• To-do item: Please arrange every line of the entries below as a JSON list of strings, one string per line, leaving out blank lines.

Stored data entries

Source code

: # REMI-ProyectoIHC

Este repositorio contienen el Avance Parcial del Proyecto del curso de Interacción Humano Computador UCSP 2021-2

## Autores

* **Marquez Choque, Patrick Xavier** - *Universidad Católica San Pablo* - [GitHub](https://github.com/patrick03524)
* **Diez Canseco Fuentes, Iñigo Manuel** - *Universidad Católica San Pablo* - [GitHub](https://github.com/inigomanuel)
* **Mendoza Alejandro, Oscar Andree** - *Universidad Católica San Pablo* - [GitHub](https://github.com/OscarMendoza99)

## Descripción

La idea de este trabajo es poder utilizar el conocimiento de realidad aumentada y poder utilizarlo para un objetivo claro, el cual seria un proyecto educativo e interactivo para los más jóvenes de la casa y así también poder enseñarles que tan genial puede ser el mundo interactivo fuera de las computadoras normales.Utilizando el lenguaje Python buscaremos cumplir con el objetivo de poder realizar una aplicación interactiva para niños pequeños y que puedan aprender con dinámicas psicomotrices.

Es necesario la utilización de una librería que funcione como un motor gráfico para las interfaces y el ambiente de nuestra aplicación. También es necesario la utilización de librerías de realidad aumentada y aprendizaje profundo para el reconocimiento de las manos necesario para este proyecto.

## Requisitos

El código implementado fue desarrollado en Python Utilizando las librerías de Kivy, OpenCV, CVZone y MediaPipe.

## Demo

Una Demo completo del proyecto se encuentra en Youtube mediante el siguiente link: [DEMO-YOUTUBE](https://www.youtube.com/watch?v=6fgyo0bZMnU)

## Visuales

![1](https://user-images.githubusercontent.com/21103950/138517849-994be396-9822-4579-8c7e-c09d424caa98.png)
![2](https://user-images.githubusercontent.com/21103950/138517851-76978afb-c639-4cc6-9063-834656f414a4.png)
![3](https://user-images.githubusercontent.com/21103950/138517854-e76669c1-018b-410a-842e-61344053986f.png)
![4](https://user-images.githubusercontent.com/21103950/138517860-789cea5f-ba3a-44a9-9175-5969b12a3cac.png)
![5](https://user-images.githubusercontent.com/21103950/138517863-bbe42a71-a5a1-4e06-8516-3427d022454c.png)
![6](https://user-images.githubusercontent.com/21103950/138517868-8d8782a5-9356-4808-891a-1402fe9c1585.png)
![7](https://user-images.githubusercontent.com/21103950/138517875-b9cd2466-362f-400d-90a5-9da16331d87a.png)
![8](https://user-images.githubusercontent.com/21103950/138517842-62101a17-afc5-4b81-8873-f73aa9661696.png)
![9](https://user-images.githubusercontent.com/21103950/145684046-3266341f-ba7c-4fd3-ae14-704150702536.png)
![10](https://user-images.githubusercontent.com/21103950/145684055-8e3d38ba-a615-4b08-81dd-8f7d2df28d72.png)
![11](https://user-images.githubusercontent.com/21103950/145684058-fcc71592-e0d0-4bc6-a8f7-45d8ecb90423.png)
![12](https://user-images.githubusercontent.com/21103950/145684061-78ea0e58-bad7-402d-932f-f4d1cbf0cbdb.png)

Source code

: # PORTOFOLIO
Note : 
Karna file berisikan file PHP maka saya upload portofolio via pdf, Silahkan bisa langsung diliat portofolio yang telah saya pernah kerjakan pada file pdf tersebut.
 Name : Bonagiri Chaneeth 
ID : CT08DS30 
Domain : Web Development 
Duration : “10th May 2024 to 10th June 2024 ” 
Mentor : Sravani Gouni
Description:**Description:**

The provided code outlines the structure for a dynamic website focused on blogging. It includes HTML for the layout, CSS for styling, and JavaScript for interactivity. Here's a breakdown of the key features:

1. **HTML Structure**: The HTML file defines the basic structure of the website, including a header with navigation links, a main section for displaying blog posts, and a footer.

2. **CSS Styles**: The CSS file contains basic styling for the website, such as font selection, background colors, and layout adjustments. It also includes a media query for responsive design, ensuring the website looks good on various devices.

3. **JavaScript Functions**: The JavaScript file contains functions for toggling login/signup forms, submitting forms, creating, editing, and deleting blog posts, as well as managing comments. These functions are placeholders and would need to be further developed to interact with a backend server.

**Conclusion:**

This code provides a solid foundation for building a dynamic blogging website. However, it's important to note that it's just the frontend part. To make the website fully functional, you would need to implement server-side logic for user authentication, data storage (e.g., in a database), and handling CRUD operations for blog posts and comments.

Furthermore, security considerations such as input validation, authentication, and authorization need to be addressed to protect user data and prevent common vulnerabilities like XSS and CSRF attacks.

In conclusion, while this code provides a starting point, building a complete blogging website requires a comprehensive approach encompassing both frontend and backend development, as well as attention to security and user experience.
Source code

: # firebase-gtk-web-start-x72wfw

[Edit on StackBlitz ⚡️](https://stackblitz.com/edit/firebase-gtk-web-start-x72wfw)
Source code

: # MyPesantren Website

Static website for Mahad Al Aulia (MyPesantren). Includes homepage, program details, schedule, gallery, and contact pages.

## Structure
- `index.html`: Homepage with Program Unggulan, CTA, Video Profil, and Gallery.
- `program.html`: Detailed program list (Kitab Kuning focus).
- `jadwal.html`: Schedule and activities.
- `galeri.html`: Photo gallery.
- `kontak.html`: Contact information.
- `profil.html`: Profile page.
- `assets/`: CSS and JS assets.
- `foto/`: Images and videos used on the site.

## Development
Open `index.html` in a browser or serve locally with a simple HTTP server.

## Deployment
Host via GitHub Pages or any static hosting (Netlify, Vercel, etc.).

• Solution to this problem:
[
  "Source code",
  ": # REMI-ProyectoIHC",
  "Este repositorio contienen el Avance Parcial del Proyecto del curso de Interacción Humano Computador UCSP 2021-2",
  "## Autores",
  "* **Marquez Choque, Patrick Xavier** - *Universidad Católica San Pablo* - [GitHub](https://github.com/patrick03524)",
  "* **Diez Canseco Fuentes, Iñigo Manuel** - *Universidad Católica San Pablo* - [GitHub](https://github.com/inigomanuel)",
  "* **Mendoza Alejandro, Oscar Andree** - *Universidad Católica San Pablo* - [GitHub](https://github.com/OscarMendoza99)",
  "## Descripción",
  "La idea de este trabajo es poder utilizar el conocimiento de realidad aumentada y poder utilizarlo para un objetivo claro, el cual seria un proyecto educativo e interactivo para los más jóvenes de la casa y así también poder enseñarles que tan genial puede ser el mundo interactivo fuera de las computadoras normales.Utilizando el lenguaje Python buscaremos cumplir con el objetivo de poder realizar una aplicación interactiva para niños pequeños y que puedan aprender con dinámicas psicomotrices.",
  "Es necesario la utilización de una librería que funcione como un motor gráfico para las interfaces y el ambiente de nuestra aplicación. También es necesario la utilización de librerías de realidad aumentada y aprendizaje profundo para el reconocimiento de las manos necesario para este proyecto.",
  "## Requisitos",
  "El código implementado fue desarrollado en Python Utilizando las librerías de Kivy, OpenCV, CVZone y MediaPipe.",
  "## Demo",
  "Una Demo completo del proyecto se encuentra en Youtube mediante el siguiente link: [DEMO-YOUTUBE](https://www.youtube.com/watch?v=6fgyo0bZMnU)",
  "## Visuales",
  "![1](https://user-images.githubusercontent.com/21103950/138517849-994be396-9822-4579-8c7e-c09d424caa98.png)",
  "![2](https://user-images.githubusercontent.com/21103950/138517851-76978afb-c639-4cc6-9063-834656f414a4.png)",
  "![3](https://user-images.githubusercontent.com/21103950/138517854-e76669c1-018b-410a-842e-61344053986f.png)",
  "![4](https://user-images.githubusercontent.com/21103950/138517860-789cea5f-ba3a-44a9-9175-5969b12a3cac.png)",
  "![5](https://user-images.githubusercontent.com/21103950/138517863-bbe42a71-a5a1-4e06-8516-3427d022454c.png)",
  "![6](https://user-images.githubusercontent.com/21103950/138517868-8d8782a5-9356-4808-891a-1402fe9c1585.png)",
  "![7](https://user-images.githubusercontent.com/21103950/138517875-b9cd2466-362f-400d-90a5-9da16331d87a.png)",
  "![8](https://user-images.githubusercontent.com/21103950/138517842-62101a17-afc5-4b81-8873-f73aa9661696.png)",
  "![9](https://user-images.githubusercontent.com/21103950/145684046-3266341f-ba7c-4fd3-ae14-704150702536.png)",
  "![10](https://user-images.githubusercontent.com/21103950/145684055-8e3d38ba-a615-4b08-81dd-8f7d2df28d72.png)",
  "![11](https://user-images.githubusercontent.com/21103950/145684058-fcc71592-e0d0-4bc6-a8f7-45d8ecb90423.png)",
  "![12](https://user-images.githubusercontent.com/21103950/145684061-78ea0e58-bad7-402d-932f-f4d1cbf0cbdb.png)",
  "Source code",
  ": # PORTOFOLIO",
  "Note : ",
  "Karna file berisikan file PHP maka saya upload portofolio via pdf, Silahkan bisa langsung diliat portofolio yang telah saya pernah kerjakan pada file pdf tersebut.",
  " Name : Bonagiri Chaneeth ",
  "ID : CT08DS30 ",
  "Domain : Web Development ",
  "Duration : “10th May 2024 to 10th June 2024 ” ",
  "Mentor : Sravani Gouni",
  "Description:**Description:**",
  "The provided code outlines the structure for a dynamic website focused on blogging. It includes HTML for the layout, CSS for styling, and JavaScript for interactivity. Here's a breakdown of the key features:",
  "1. **HTML Structure**: The HTML file defines the basic structure of the website, including a header with navigation links, a main section for displaying blog posts, and a footer.",
  "2. **CSS Styles**: The CSS file contains basic styling for the website, such as font selection, background colors, and layout adjustments. It also includes a media query for responsive design, ensuring the website looks good on various devices.",
  "3. **JavaScript Functions**: The JavaScript file contains functions for toggling login/signup forms, submitting forms, creating, editing, and deleting blog posts, as well as managing comments. These functions are placeholders and would need to be further developed to interact with a backend server.",
  "**Conclusion:**",
  "This code provides a solid foundation for building a dynamic blogging website. However, it's important to note that it's just the frontend part. To make the website fully functional, you would need to implement server-side logic for user authentication, data storage (e.g., in a database), and handling CRUD operations for blog posts and comments.",
  "Furthermore, security considerations such as input validation, authentication, and authorization need to be addressed to protect user data and prevent common vulnerabilities like XSS and CSRF attacks.",
  "In conclusion, while this code provides a starting point, building a complete blogging website requires a comprehensive approach encompassing both frontend and backend development, as well as attention to security and user experience.",
  "Source code",
  ": # firebase-gtk-web-start-x72wfw",
  "[Edit on StackBlitz ⚡️](https://stackblitz.com/edit/firebase-gtk-web-start-x72wfw)",
  "Source code",
  ": # MyPesantren Website",
  "Static website for Mahad Al Aulia (MyPesantren). Includes homepage, program details, schedule, gallery, and contact pages.",
  "## Structure",
  "- `index.html`: Homepage with Program Unggulan, CTA, Video Profil, and Gallery.",
  "- `program.html`: Detailed program list (Kitab Kuning focus).",
  "- `jadwal.html`: Schedule and activities.",
  "- `galeri.html`: Photo gallery.",
  "- `kontak.html`: Contact information.",
  "- `profil.html`: Profile page.",
  "- `assets/`: CSS and JS assets.",
  "- `foto/`: Images and videos used on the site.",
  "## Development",
  "Open `index.html` in a browser or serve locally with a simple HTTP server.",
  "## Deployment",
  "Host via GitHub Pages or any static hosting (Netlify, Vercel, etc.)."
]